En juin 2018, le ministère de l’Énergie des EAU a délivré une licence de production d’énergie pour les quatre tranches de Barakah. En février 2020, la FANR a accordé l’autorisation d’exploiter la tranche 1. Le chargement en combustible a débuté peu après, et la tranche a été raccordée au réseau en août 2020, pour ensuite atteindre sa pleine puissance en décembre de la même année et entrer en service commercial en avril 2021. ENEC a annoncé l’achèvement de la tranche 2 en juillet 2020 et en a obtenu le permis d’exploitation en mars 2021, lançant alors sans attendre le chargement en combustible. La tranche 2 a été mise en service en août 2021 et raccordée au réseau un mois plus tard. La construction de la tranche 3 a été achevée en novembre 2021. L’autorisation d’exploiter a été délivrée en juin 2022, et le réacteur a pour la première fois injecté de l’électricité dans le réseau en octobre 2022. Il est en service commercial depuis février 2023. Le chargement en combustible de Barakah 4 s’est achevé en décembre 2023. Le réacteur a ainsi pu diverger pour la première fois le 1er mars 2024.

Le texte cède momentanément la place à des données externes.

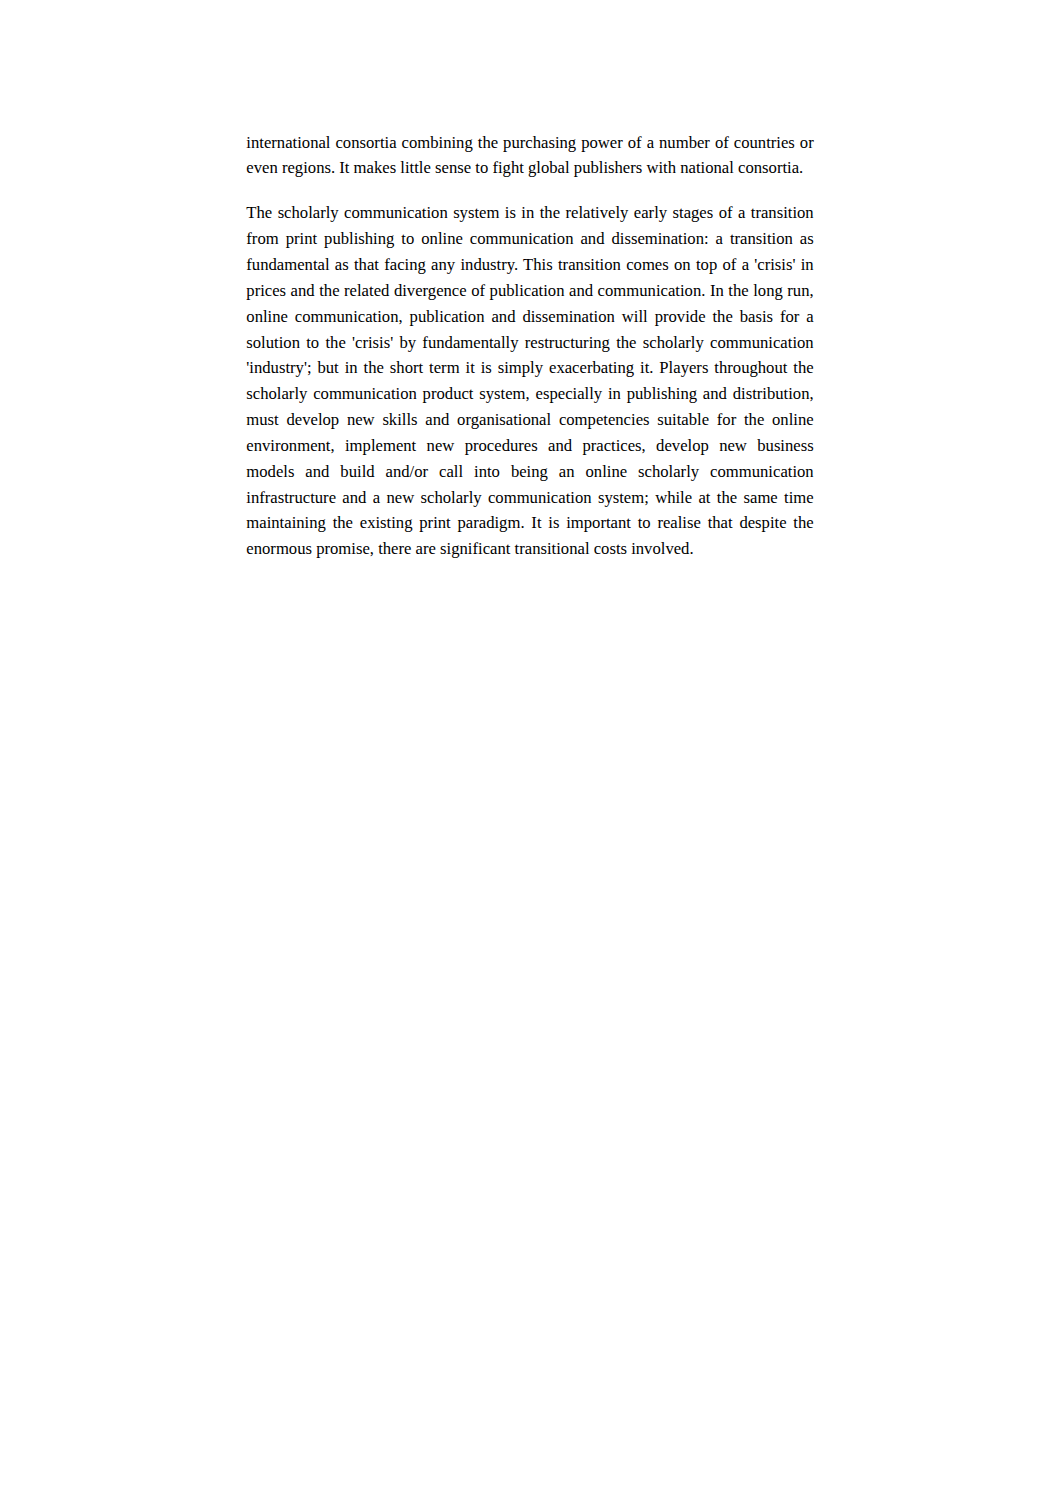international consortia combining the purchasing power of a number of countries or even regions. It makes little sense to fight global publishers with national consortia.
The scholarly communication system is in the relatively early stages of a transition from print publishing to online communication and dissemination: a transition as fundamental as that facing any industry. This transition comes on top of a 'crisis' in prices and the related divergence of publication and communication. In the long run, online communication, publication and dissemination will provide the basis for a solution to the 'crisis' by fundamentally restructuring the scholarly communication 'industry'; but in the short term it is simply exacerbating it. Players throughout the scholarly communication product system, especially in publishing and distribution, must develop new skills and organisational competencies suitable for the online environment, implement new procedures and practices, develop new business models and build and/or call into being an online scholarly communication infrastructure and a new scholarly communication system; while at the same time maintaining the existing print paradigm. It is important to realise that despite the enormous promise, there are significant transitional costs involved.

Une mise en œuvre rapide et de bonnes notes
Lorsque les EAU ont lancé leur programme nucléaire en 2008, l’opinion communément admise était que les programmes de ce genre sont généralement développés petit à petit, avec une certaine lenteur. Comment les EAU ont-ils déjoué ce pronostic? En mettant en œuvre toute une série de mesures en parallèle. Ainsi, ils ont au départ fait appel à des spécialistes étrangers expérimentés, puis ont formé leur propre personnel au fur et à mesure de l’avancement du projet. Ils ont en outre choisi un constructeur de réacteurs chevronné, qui avait déjà démontré sa capacité à respecter à la fois les délais et le budget impartis. En janvier 2011, une mission INIR (Integrated Nuclear Infrastructure Review) menée par l’AIEA a conclu que les EAU avaient suivi correctement l’«approche par étapes» préconisée par l’organisation pour ce type de pays. Parmi les bonnes pratiques identifiées par la mission figuraient la coopération entre les autorités de réglementation et les services publics (sans que leur indépendance s’en trouve entravée), le développement des ressources humaines, un système de management bien structuré et une forte culture de la sûreté. En outre, ENEC a adhéré à l’Association mondiale des exploitants nucléaires (WANO) afin de bénéficier dès le départ de ses procédures d’évaluation par les pairs (peer review) et de garantir ainsi des normes de sûreté élevées.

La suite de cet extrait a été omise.